Hans Reyserhove (S'10) was born in Turnhout, Belgium, in 1989. He received the M.S. degree in electrical engineering from the University of Leuven (KU Leuven), Leuven, Belgium, in 2012, where he is currently pursuing the Ph.D. degree in variation-resilient near-threshold digital circuit design with a focus on automating design flows, microprocessors, and better-than-worst case design. His thesis was entitled pixel level A/D converter for extreme parallelism, high frame rate, and high dynamic range image sensors.

He is currently a Research Assistant with the ESAT-MICAS laboratories, KU Leuven. For this research, he is being sponsored by the IWT (the Flemish Institute, Flanders, Belgium, for Scientific Research in the Industry).



Wim Dehaene (SM'04) was born in Nijmegen, The Netherlands, in 1967. He received the M.Sc. degree in electrical and mechanical engineering and the Ph.D. degree from the Katholieke Universiteit Leuven (KU Leuven), Leuven, Belgium, in 1991 and 1996, respectively. His Ph.D. thesis was entitled CMOS integrated circuits for analog signal processing in hard disk systems.

In 1996, he joined Alcatel Microelectronics, Belgium, where he was a Senior Project Leader for the feasibility, design, and development of mixed

mode systems on chip. The application domains were telephony, xDSL, and high speed wireless LAN. In 2002, he joined the Staff of the ESAT-MICAS Laboratory, KU Leuven. He was a Research Assistant with the ESAT-MICAS Laboratory, KU Leuven. He is currently a Full Professor and the Head of the MICAS Division, KU Leuven. He is teaching several classes on electrical engineering and digital circuit and system design. He is also very interested in the didactics of engineering. As such, he is guiding several projects aiming to bring engineering to youngsters in secondary education and he is a teacher in the teacher education program of the KU Leuven. His current research interest includes the design of novel CMOS building blocks for hard disk systems. The research was first sponsored by the IWONL (Belgian Institute for Science and Research in Industry and agriculture) and later by the IWT (the Flemish Institute for Scientific Research in the Industry).

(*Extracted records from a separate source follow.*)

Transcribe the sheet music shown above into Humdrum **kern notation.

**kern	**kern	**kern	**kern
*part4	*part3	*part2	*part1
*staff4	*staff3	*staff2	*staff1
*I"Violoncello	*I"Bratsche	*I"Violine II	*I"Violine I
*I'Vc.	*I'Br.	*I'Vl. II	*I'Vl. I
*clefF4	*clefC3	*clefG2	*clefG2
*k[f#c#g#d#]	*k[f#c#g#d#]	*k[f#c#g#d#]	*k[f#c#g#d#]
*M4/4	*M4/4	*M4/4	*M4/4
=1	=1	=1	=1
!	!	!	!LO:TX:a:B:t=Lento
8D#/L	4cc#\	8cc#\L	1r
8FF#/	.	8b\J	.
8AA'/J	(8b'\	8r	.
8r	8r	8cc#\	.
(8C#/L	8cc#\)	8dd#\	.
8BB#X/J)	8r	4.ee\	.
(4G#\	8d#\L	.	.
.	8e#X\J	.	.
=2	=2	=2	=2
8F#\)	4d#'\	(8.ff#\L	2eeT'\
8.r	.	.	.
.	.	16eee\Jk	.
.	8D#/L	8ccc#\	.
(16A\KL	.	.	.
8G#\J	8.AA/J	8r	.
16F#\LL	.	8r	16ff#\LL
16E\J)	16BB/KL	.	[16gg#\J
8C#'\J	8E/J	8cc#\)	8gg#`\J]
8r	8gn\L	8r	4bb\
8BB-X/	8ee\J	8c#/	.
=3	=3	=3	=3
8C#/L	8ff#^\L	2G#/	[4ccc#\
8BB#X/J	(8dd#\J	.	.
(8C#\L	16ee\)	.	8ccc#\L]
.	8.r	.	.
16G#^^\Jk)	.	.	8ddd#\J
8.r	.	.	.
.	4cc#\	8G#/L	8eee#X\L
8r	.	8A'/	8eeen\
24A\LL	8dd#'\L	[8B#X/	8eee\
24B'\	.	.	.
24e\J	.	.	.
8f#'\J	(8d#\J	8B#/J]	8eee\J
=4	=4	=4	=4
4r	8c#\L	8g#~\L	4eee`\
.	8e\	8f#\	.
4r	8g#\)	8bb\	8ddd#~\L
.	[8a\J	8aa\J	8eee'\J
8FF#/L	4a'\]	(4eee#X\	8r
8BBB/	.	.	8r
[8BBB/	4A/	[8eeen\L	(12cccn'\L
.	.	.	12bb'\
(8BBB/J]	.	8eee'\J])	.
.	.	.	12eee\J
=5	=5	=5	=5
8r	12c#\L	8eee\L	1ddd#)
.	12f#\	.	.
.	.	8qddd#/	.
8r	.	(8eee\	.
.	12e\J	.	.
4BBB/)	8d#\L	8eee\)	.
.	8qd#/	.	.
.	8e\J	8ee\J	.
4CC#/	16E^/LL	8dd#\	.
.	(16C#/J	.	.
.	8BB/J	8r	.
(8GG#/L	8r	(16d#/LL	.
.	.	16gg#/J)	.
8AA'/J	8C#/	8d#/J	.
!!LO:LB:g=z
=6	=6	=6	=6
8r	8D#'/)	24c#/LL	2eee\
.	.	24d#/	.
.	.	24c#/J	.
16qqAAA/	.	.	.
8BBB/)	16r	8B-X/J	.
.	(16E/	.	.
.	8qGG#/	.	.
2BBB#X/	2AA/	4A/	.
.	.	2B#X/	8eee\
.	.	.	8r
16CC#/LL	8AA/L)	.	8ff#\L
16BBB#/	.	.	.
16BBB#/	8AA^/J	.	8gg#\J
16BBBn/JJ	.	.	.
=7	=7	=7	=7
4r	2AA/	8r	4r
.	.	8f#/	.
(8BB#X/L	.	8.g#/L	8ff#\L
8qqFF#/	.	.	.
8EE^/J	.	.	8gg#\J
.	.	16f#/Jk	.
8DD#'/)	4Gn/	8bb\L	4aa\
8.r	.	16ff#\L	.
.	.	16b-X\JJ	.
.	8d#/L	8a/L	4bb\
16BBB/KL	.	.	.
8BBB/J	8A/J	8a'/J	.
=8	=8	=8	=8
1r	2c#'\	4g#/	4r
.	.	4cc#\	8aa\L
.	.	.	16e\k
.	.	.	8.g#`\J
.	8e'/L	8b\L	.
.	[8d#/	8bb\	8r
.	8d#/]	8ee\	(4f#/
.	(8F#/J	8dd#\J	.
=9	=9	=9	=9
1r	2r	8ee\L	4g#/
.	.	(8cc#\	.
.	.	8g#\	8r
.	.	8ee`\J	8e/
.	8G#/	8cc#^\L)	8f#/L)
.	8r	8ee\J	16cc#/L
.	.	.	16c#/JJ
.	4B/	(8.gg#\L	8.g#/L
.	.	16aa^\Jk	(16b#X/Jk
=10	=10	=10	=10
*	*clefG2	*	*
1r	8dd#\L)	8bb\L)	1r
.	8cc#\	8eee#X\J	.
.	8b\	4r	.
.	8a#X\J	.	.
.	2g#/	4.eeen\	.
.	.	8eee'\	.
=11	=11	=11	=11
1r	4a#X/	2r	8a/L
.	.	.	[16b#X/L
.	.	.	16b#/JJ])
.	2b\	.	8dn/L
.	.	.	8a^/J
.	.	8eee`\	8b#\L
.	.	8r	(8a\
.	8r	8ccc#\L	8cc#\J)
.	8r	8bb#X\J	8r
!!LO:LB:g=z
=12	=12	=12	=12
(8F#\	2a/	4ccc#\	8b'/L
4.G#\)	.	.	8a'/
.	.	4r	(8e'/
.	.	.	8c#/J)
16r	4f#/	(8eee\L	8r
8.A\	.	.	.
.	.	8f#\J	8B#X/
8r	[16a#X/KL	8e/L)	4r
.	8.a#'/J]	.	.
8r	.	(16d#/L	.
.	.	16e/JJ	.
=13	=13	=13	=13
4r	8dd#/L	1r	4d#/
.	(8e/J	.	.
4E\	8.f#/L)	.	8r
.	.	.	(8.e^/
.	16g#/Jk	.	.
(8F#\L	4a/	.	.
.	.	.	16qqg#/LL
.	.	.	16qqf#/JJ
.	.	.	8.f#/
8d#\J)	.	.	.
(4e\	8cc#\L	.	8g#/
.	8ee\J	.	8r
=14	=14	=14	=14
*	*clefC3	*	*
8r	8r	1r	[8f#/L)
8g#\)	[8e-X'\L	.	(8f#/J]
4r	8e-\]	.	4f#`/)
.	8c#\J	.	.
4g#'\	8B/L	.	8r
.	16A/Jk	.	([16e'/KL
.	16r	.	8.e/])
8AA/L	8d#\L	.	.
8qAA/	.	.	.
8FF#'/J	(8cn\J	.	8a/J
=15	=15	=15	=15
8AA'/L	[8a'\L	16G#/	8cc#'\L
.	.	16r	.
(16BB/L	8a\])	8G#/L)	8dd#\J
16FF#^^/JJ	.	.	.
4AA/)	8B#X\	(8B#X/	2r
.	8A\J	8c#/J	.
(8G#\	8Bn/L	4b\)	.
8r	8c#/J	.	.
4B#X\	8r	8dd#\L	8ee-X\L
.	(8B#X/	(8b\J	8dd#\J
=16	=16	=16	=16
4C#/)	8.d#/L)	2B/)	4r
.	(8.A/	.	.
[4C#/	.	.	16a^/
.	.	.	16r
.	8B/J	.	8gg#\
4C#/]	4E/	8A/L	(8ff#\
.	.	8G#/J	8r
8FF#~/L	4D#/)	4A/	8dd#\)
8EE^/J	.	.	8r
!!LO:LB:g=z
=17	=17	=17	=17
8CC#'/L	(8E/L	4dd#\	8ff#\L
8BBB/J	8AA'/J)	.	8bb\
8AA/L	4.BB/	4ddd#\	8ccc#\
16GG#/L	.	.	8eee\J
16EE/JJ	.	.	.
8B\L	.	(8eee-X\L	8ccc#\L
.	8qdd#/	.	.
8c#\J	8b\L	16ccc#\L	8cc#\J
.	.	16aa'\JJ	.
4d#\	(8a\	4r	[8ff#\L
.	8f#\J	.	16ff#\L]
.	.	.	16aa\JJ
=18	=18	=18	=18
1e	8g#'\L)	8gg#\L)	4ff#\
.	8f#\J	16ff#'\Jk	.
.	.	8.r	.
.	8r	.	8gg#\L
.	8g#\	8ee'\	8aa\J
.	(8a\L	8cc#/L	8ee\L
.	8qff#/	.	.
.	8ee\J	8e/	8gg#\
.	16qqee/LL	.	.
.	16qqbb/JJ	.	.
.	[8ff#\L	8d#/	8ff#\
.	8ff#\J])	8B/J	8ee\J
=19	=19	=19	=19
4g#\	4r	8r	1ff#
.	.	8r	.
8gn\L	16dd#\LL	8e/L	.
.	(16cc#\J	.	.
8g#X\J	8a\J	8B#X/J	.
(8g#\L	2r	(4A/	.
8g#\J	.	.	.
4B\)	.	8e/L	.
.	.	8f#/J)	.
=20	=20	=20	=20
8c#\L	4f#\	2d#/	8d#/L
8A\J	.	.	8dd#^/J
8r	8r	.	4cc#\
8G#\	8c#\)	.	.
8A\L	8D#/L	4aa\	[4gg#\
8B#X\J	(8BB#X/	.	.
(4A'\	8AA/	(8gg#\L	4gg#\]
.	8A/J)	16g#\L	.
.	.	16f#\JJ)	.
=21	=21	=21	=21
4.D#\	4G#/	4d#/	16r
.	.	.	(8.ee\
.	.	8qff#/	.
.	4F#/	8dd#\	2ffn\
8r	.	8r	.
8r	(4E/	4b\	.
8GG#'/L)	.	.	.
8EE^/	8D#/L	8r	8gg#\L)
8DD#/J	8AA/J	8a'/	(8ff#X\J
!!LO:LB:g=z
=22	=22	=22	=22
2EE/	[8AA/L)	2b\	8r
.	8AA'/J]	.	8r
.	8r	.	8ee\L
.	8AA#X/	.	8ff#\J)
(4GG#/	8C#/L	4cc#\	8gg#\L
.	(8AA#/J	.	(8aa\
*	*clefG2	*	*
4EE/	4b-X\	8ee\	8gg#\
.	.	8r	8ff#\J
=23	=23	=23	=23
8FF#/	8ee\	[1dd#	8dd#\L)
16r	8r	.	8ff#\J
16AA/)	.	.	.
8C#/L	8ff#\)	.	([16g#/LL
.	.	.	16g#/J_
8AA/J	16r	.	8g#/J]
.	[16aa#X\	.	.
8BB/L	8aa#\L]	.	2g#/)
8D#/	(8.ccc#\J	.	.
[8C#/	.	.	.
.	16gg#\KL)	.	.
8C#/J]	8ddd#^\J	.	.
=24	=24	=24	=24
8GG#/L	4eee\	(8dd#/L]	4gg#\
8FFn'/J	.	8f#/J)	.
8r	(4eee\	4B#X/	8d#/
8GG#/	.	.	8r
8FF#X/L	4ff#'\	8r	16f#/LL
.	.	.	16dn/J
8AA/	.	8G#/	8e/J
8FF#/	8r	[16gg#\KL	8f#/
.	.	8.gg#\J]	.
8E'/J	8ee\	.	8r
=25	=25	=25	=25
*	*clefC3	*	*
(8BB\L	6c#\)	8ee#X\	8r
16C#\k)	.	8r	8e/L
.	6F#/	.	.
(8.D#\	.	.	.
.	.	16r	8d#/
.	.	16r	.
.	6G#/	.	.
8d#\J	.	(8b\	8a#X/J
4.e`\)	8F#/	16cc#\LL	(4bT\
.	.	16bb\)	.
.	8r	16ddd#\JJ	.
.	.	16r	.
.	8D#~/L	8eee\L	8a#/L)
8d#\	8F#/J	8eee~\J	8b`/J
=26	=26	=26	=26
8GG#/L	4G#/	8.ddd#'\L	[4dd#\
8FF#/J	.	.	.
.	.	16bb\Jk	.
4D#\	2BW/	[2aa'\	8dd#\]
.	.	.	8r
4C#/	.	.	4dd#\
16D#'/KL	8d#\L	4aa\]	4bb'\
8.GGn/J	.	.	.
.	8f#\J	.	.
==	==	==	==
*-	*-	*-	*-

His research domain is circuit level design of digital circuits, with a focus on ultralow power signal processing and memories in advanced CMOS technologies. Part of this research is performed in cooperation with IMEC, Belgium, where he is also a Part Time Principal Scientist.

Dr. Dehaene was the Technical Program-Chair for ESSCIRC 2017. He is a member of the ISSCC program committee.